Épaulards prisonniers des glaces dans la baie d’Hudson

Peter Ewins est spécialiste des espèces de l’Arctique pour le WWF-Canada et chef de l’équipe « baleines arctiques » du WWF.
Voyez aussi à ce sujet le blogue de notre Directeur principal des sciences et pratiques de conservation, Steven Price.
La zone de mer libre la plus proche, à 600 km au nord dans le détroit d’Hudson, était inaccessible aux épaulards car ceux-ci doivent monter à la surface pour respirer toutes les 3 à 4 minutes. La banquise de la baie d’Hudson ne commence à fondre qu’en mai, soit dans quatre mois. Or les épaulards n’ont pas évolué dans des milieux où la banquise prédomine : leur grande nageoire dorsale les empêche de briser la glace par en dessous.
Le trou dans la glace où s’étaient réfugiés les épaulards ne cessait de rétrécir à mesure que la mer gelait et les cétacés montraient des signes évidents de détresse lorsqu’ils émergeaient pour respirer. Grâce aux téléphones cellulaires et aux médias sociaux, leur mésaventure a fait le tour du monde. Entre le 9 et le 10 janvier, les vents ont tourné, ouvrant d’autres zones d’eau libre dans la glace. Les épaulards sont donc partis et, au moment d’écrire ces lignes, personne ne les a revus. Il est cependant fort possible qu’ils soient encore prisonniers de la banquise hivernale dans la baie d’Hudson, incapables de rejoindre leurs congénères qui sont partis à la fin de l’automne dernier pour passer l’hiver dans les eaux plus tempérées de l’Atlantique. (Le seul épaulard de l’Arctique canadien muni d’un émetteur radio fonctionnel hiverne à plus de 5 000 km de là, au sud des Açores dans l’est de l’Atlantique.)
À mesure que le réchauffement climatique accélère le recul de la banquise vers le nord, la saison de mer libre s’allonge de plus en plus, surtout aux limites sud de l’Arctique. Par conséquent, les populations d’épaulards augmentent dans la région et leurs activités s’intensifient, notamment dans la baie d’Hudson. L’épaulard est le plus important prédateur marin de l’Arctique quand il n’y a pas de banquise. Au même moment, les ours polaires – qui sont les principaux prédateurs lorsque la mer est couverte de glace – vivent un stress accru en raison du prolongement des périodes sans banquise, surtout aux limites de leur aire de répartition. Les spécialistes prédisent depuis longtemps que les changements climatiques rapides et sans précédent que nous observons aujourd’hui rendront de plus en plus aléatoires les prévisions des conditions de la banquise. Et c’est exactement ce qui est en train de se produire : tant les espèces sauvages que les chasseurs inuit et les autres voyageurs sur la banquise ont de plus en plus de difficulté à en prévoir les conditions fluctuantes et à s’en accommoder.
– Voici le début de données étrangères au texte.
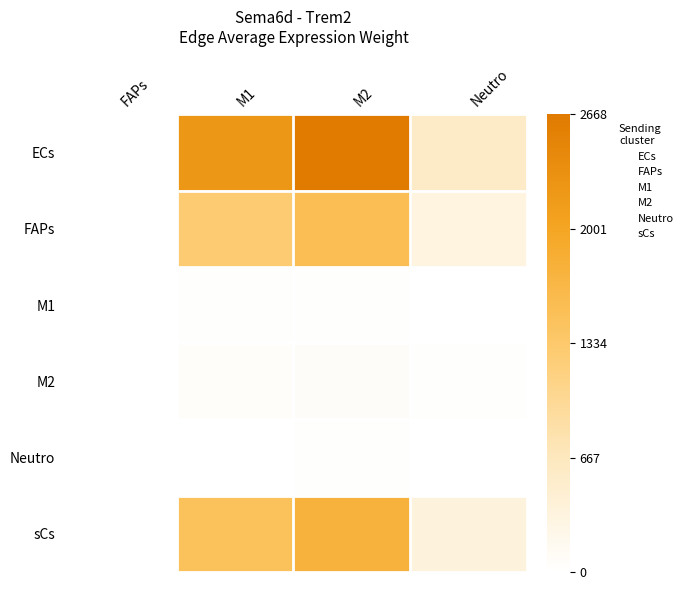

What is the total value across all series at FAPs?

0.6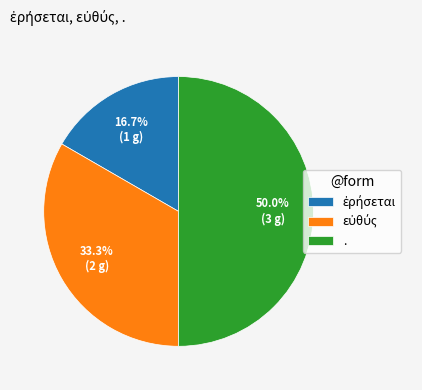

Which slice is the largest?

.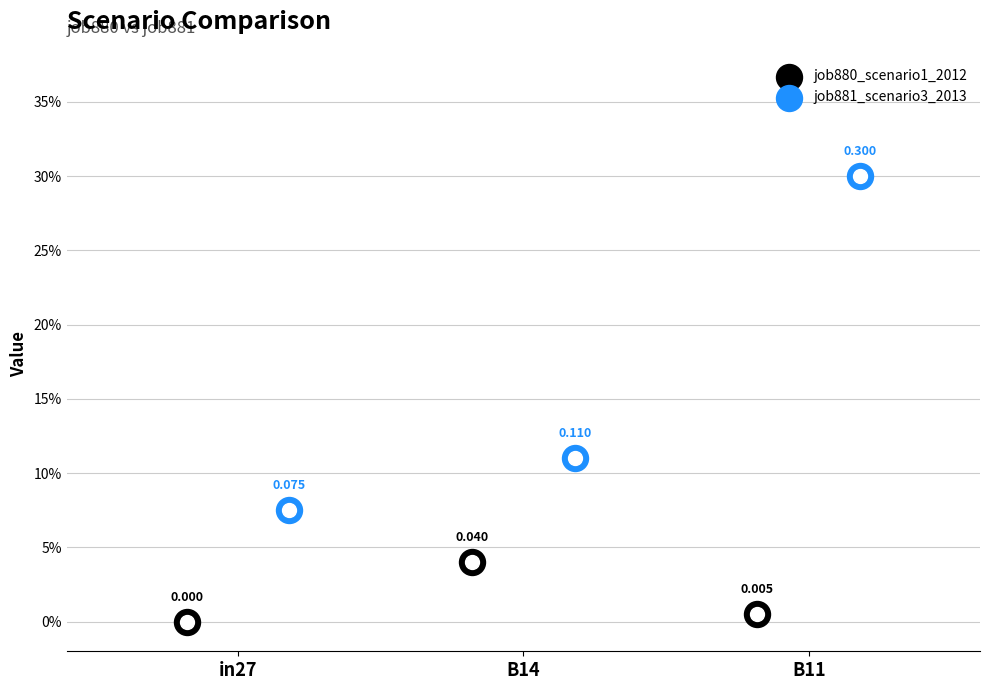

At which category is the sum across all series the highest?

B11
D’autres cétacés se sont retrouvés piégés par les glaces ailleurs dans l’Arctique : des bélugas, des narvals, des baleines boréales et des baleines grises, entre autres espèces qui sont à l’occasion la proie des épaulards. La nature suit généralement son cours et si les zones d’eau libre gèlent complètement, les cétacés se noient. On a fait quelques tentatives de sauvetage, mais ces opérations sont aussi coûteuses que dangereuses. Dans certains cas, il a fallu abattre les cétacés pour mettre fin à leurs souffrances. Pour l’instant, aucune de ces options ne se présente, mais rien n’indique que les épaulards d’Inukjuak sont hors de danger. Par le truchement de son ministère des Pêches et Océans, le gouvernement du Canada est responsable des mammifères marins et la décision en cette matière doit être prise en collaboration avec les organisations inuites locales et régionales.
Le travail qu’effectue le WWF dans l’Arctique vise à faire en sorte que des habitats « résilients » continuent d’exister dans la région pour tous les mammifères marins. Il faut donc agir dès maintenant, à la fois pour planifier les besoins en matière de conservation dans ce milieu en mutation rapide et pour réduire au plus vite nos émissions de gaz à effet de serre qui provoquent ces changements.